*Task goal*.
Reproduce every line of the listing below verbatim, omitting the picture markers.

[[ Records provided, beginning ]]

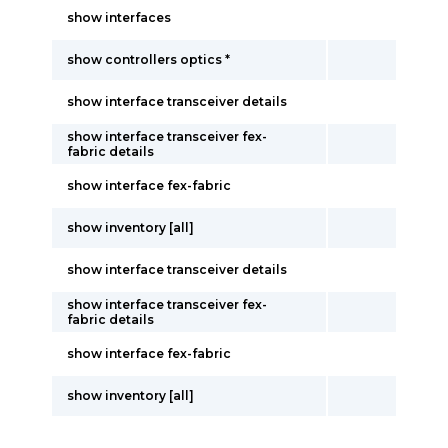
show interfaces
show controllers optics *
show interface transceiver details
show interface transceiver fex-
fabric details
show interface fex-fabric
show inventory [all]
show interface transceiver details
show interface transceiver fex-
fabric details
show interface fex-fabric
show inventory [all]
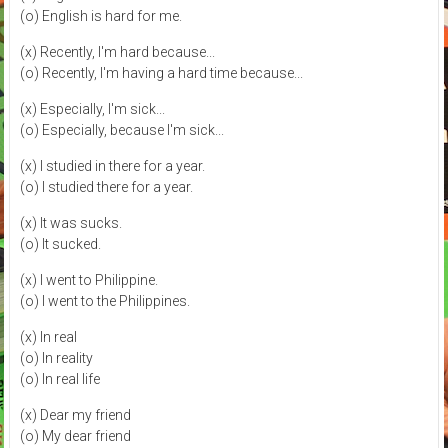
(o) English is hard for me.
(x) Recently, I'm hard because...
(o) Recently, I'm having a hard time because...
(x) Especially, I'm sick...
(o) Especially, because I'm sick...
(x) I studied in there for a year.
(o) I studied there for a year.
(x) It was sucks.
(o) It sucked.
(x) I went to Philippine.
(o) I went to the Philippines.
(x) In real
(o) In reality
(o) In real life
(x) Dear my friend
(o) My dear friend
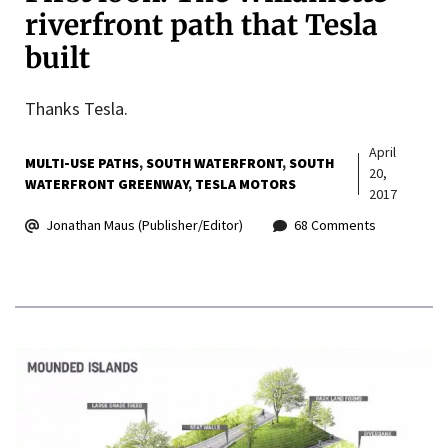
riverfront path that Tesla
built
Thanks Tesla.
April
MULTI-USE PATHS
SOUTH WATERFRONT
SOUTH
20,
WATERFRONT GREENWAY
TESLA MOTORS
2017
Jonathan Maus (Publisher/Editor)
68 Comments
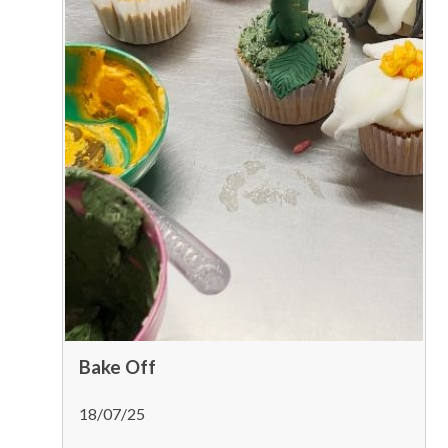
Bake Off
18/07/25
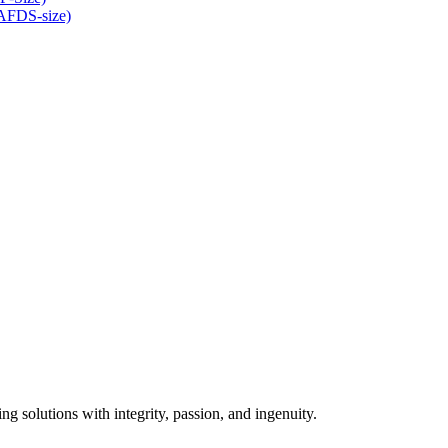
(AFDS-size)
ng solutions with integrity, passion, and ingenuity.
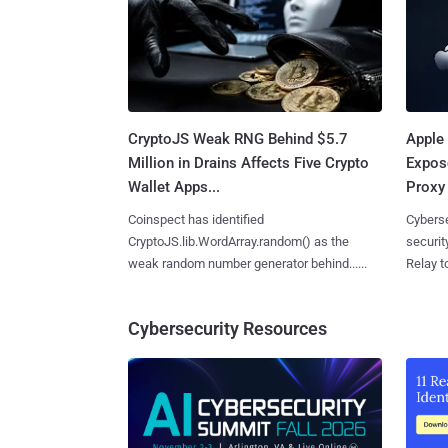
CryptoJS Weak RNG Behind $5.7
Apple 
Million in Drains Affects Five Crypto
Expos
Wallet Apps...
Proxy 
Coinspect has identified
Cyberse
CryptoJS.lib.WordArray.random() as the
securit
weak random number generator behind......
Relay too
Cybersecurity Resources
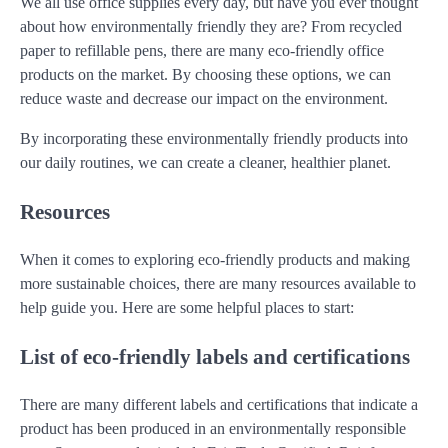
We all use office supplies every day, but have you ever thought
about how environmentally friendly they are? From recycled
paper to refillable pens, there are many eco-friendly office
products on the market. By choosing these options, we can
reduce waste and decrease our impact on the environment.
By incorporating these environmentally friendly products into
our daily routines, we can create a cleaner, healthier planet.
Resources
When it comes to exploring eco-friendly products and making
more sustainable choices, there are many resources available to
help guide you. Here are some helpful places to start:
List of eco-friendly labels and certifications
There are many different labels and certifications that indicate a
product has been produced in an environmentally responsible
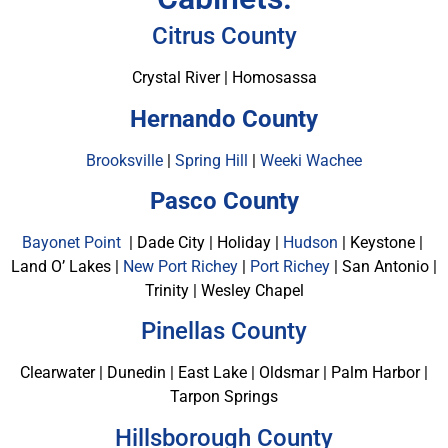
Citrus County
Crystal River | Homosassa
Hernando County
Brooksville
|
Spring Hill
|
Weeki Wachee
Pasco County
Bayonet Point
| Dade City | Holiday |
Hudson
| Keystone |
Land O’ Lakes |
New Port Richey
|
Port Richey
| San Antonio |
Trinity | Wesley Chapel
Pinellas County
Clearwater | Dunedin | East Lake | Oldsmar | Palm Harbor |
Tarpon Springs
Hillsborough County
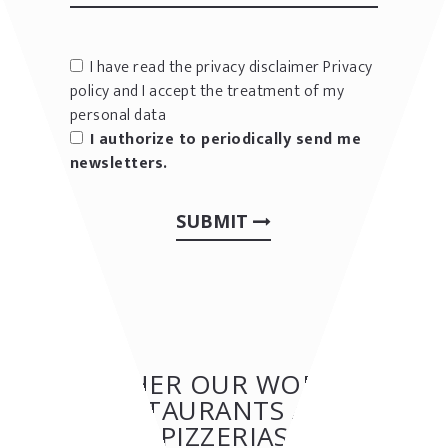
I have read the privacy disclaimer
Privacy
policy
and I accept the treatment of my
personal data
I authorize to periodically send me
newsletters.
SUBMIT
OTHER OUR WORKS:
RESTAURANTS AND
PIZZERIAS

[[ Records provided, end ]]

*Answer to this problem*.
show interfaces
show controllers optics *
show interface transceiver details
show interface transceiver fex-
fabric details
show interface fex-fabric
show inventory [all]
show interface transceiver details
show interface transceiver fex-
fabric details
show interface fex-fabric
show inventory [all]
(o) English is hard for me.
(x) Recently, I'm hard because...
(o) Recently, I'm having a hard time because...
(x) Especially, I'm sick...
(o) Especially, because I'm sick...
(x) I studied in there for a year.
(o) I studied there for a year.
(x) It was sucks.
(o) It sucked.
(x) I went to Philippine.
(o) I went to the Philippines.
(x) In real
(o) In reality
(o) In real life
(x) Dear my friend
(o) My dear friend
riverfront path that Tesla
built
Thanks Tesla.
April
MULTI-USE PATHS
SOUTH WATERFRONT
SOUTH
20,
WATERFRONT GREENWAY
TESLA MOTORS
2017
Jonathan Maus (Publisher/Editor)
68 Comments
Bake Off
18/07/25
(AFDS-size)
ng solutions with integrity, passion, and ingenuity.
CryptoJS Weak RNG Behind $5.7
Apple 
Million in Drains Affects Five Crypto
Expos
Wallet Apps...
Proxy 
Coinspect has identified
Cyberse
CryptoJS.lib.WordArray.random() as the
securit
weak random number generator behind......
Relay too
Cybersecurity Resources
We all use office supplies every day, but have you ever thought
about how environmentally friendly they are? From recycled
paper to refillable pens, there are many eco-friendly office
products on the market. By choosing these options, we can
reduce waste and decrease our impact on the environment.
By incorporating these environmentally friendly products into
our daily routines, we can create a cleaner, healthier planet.
Resources
When it comes to exploring eco-friendly products and making
more sustainable choices, there are many resources available to
help guide you. Here are some helpful places to start:
List of eco-friendly labels and certifications
There are many different labels and certifications that indicate a
product has been produced in an environmentally responsible
Citrus County
Crystal River | Homosassa
Hernando County
Brooksville
|
Spring Hill
|
Weeki Wachee
Pasco County
Bayonet Point
| Dade City | Holiday |
Hudson
| Keystone |
Land O’ Lakes |
New Port Richey
|
Port Richey
| San Antonio |
Trinity | Wesley Chapel
Pinellas County
Clearwater | Dunedin | East Lake | Oldsmar | Palm Harbor |
Tarpon Springs
Hillsborough County
I have read the privacy disclaimer
Privacy
policy
and I accept the treatment of my
personal data
I authorize to periodically send me
newsletters.
SUBMIT
OTHER OUR WORKS:
RESTAURANTS AND
PIZZERIAS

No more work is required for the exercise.